The company's "Hyper-Threading Technology" is now shipping on its Xeon family of processors for servers.
Meanwhile, at WinHEC, Intel did not provide the specifications or details for these products, but company executives dropped hints that the technologies are key to drive the "convergence" of computing and communications in the industry.
The new technologies would also create a new class of devices in the industry, said Paul Otellini, president and chief operating officer at Intel.
"In the future, all computers will communicate and all communication devices will compute," Otellini said. "To support this environment and enhance the user experience, we need to deliver innovative technologies for performance, communications and more secure platforms. Our ultimate goal is to bring computing to everyone -- any time and any place in the world."
Speaking to developers at WinHEC, Otellini also noted that notebook computers with integrated 802.11-compliant wireless local-area networking (WLAN) capabilities could reshape the landscape and enable the long-awaited "convergence" trend.

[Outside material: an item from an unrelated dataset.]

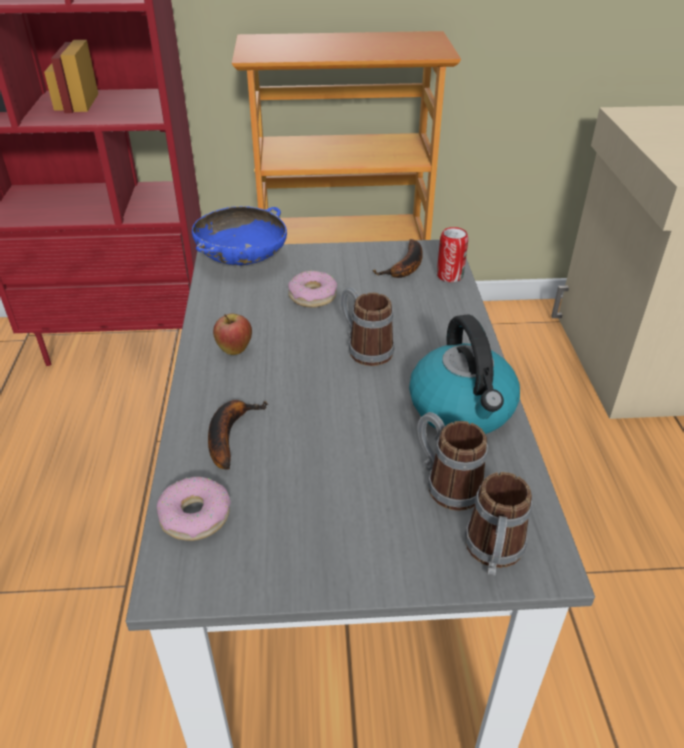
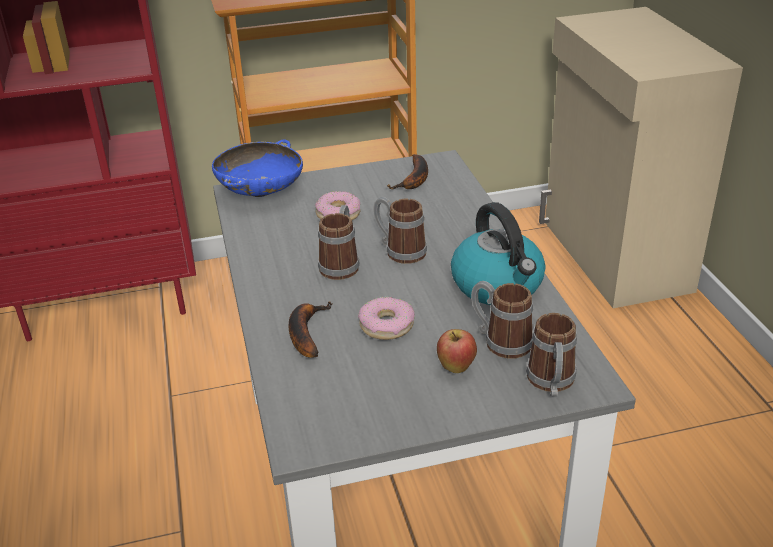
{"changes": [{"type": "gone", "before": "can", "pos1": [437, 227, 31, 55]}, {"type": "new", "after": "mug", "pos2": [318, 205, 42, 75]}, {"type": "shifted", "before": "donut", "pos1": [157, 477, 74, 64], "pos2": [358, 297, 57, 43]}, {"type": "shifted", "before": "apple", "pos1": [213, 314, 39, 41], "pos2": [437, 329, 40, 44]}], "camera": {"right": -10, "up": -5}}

Otellini also demonstrated "Banias," noting the processor is optimized to support 802.11 WLANs. Demonstrated publicly for the first time, "Banias" is due in the first half of 2003, he said.
The Intel executive also for the first time demonstrated "Hyper-Threading Technology" on a desktop PC. Slated to appear in desktop PCs in 2003, the technology is said to improve the performance for complex tasks on PCs, such as rendering photos, printing documents, Web surfing, and other applications.